官邸による官僚支配が、ついに検察組織までのみ込もうとしている。検察トップ、検事総長の人事を巡る問題だ。

 安倍晋三政権は、東京高検検事長、黒川弘務氏の定年を半年間延ばすよう閣議決定した。検察幹部の人事に官邸が介入するなど、異例というより前代未聞だ。

 黒川氏は8日に63歳となり、検察庁法に基づき定年になる。退官すれば総長就任の道は途絶えるため、名古屋高検検事長の林真琴氏が本命視されていた。ところが、定年を控えた先月末、官邸が定年延長の奇策を繰り出し、次期総長へのはしごを掛けた。

 現在の稲田伸夫総長は、今夏までに勇退する見通しだ。経緯をみれば、黒川氏が後任に座るのは確実だ。

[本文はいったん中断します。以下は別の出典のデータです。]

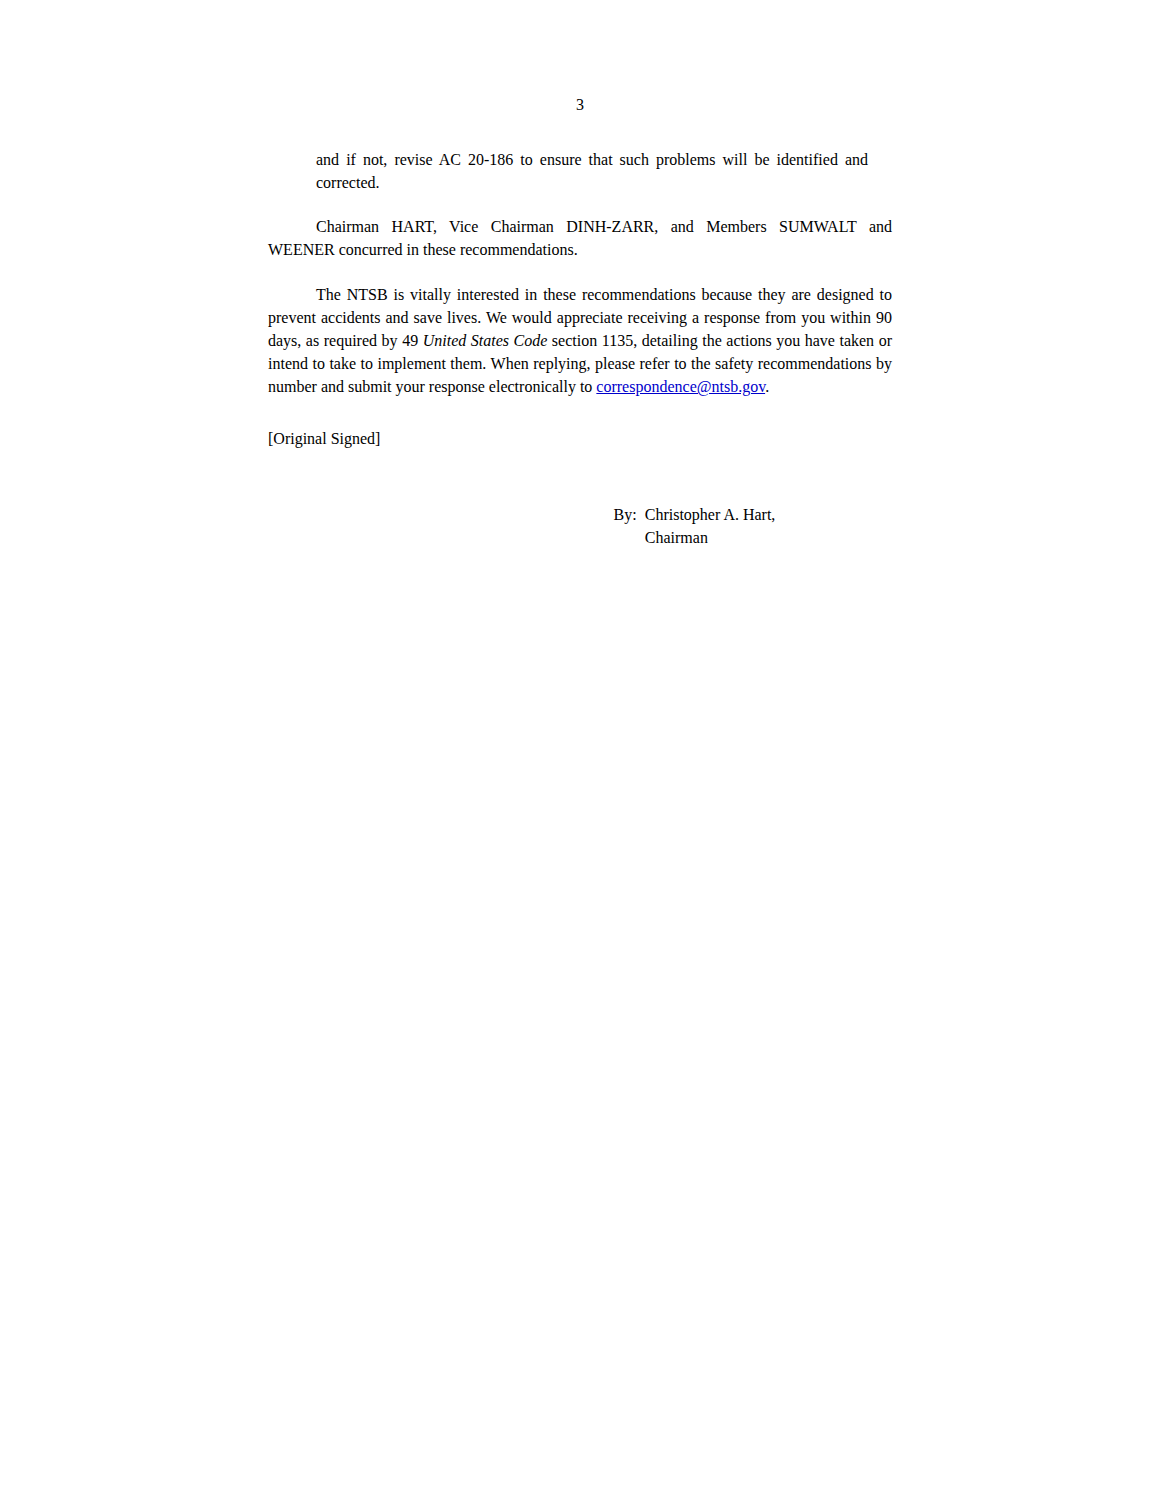3
and if not, revise AC 20-186 to ensure that such problems will be identified and corrected.
Chairman HART, Vice Chairman DINH-ZARR, and Members SUMWALT and WEENER concurred in these recommendations.
The NTSB is vitally interested in these recommendations because they are designed to prevent accidents and save lives. We would appreciate receiving a response from you within 90 days, as required by 49 United States Code section 1135, detailing the actions you have taken or intend to take to implement them. When replying, please refer to the safety recommendations by number and submit your response electronically to correspondence@ntsb.gov.
[Original Signed]
By: Christopher A. Hart,
Chairman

 問題の核心は、「ごり押し」のそしりを受けてまで、安倍政権がなぜ黒川氏にこだわるのか、である。

 検察官は刑事訴訟法により、容疑者を起訴・不起訴にする権限を独占的に有している。「生殺与奪」を握ると言えるほどの強い権力だ。

 そうした一人一人の検察官を束ねる規範として、「検察官同一体の原則」がある。

 検察官ごとに判断や法令解釈が違っては、長期に及ぶ公判での反論や事態の変化に耐えられない。まして、摘発する対象が権力者なら、組織の意思として対峙しなければならない。

 例えば、政治家を対象に強制捜査に入る時、起訴などの節目には、検事総長の了承が必要となる。組織の命運が懸かる重大事件で、最高の指揮監督権限者の意向を無視して、現場が強制捜査に踏み切ることなどあり得ない。

 そこには、首相や法相が立ち入れない世界がある。政権が検察に対して指揮権を発動すれば、捜査介入として批判にさらされ、政権自体を揺るがす事態となる。

 過去の教訓を踏み台に、検察人事に介入しないことが、「政権と検察」間の不文律となった。その「検察ピラミッド」の頂点を決める人事が、政権の意向に沿う形で押し進められている。権力同士の緊張は損なわれないだろうか。

 黒川氏は優秀な法務官僚として知られる。「共謀罪」法案などを通して、政権と検察の橋渡し役になったとの指摘もあるが、それ自体は、検事総長としての力量や資格を左右するものではない。

 より深刻なのは、官邸の介入によって検察トップが決まろうとしている現実だ。

 目下の焦点だったカジノを含む統合型リゾート施設(IR)事業を巡る汚職事件は、衆院議員秋元司容疑者のみを立件することで事実上終結した。こうした捜査の局面で政権への忖度が疑われる事態が生まれるのは、検察にとっても、国民にとっても不幸だ。

 政治権力の人事介入を許した法務・検察当局の気概のなさを嘆かざるを得ない。何より、「法の番人」を自負する現場の士気に影響を及ぼすことを恐れる。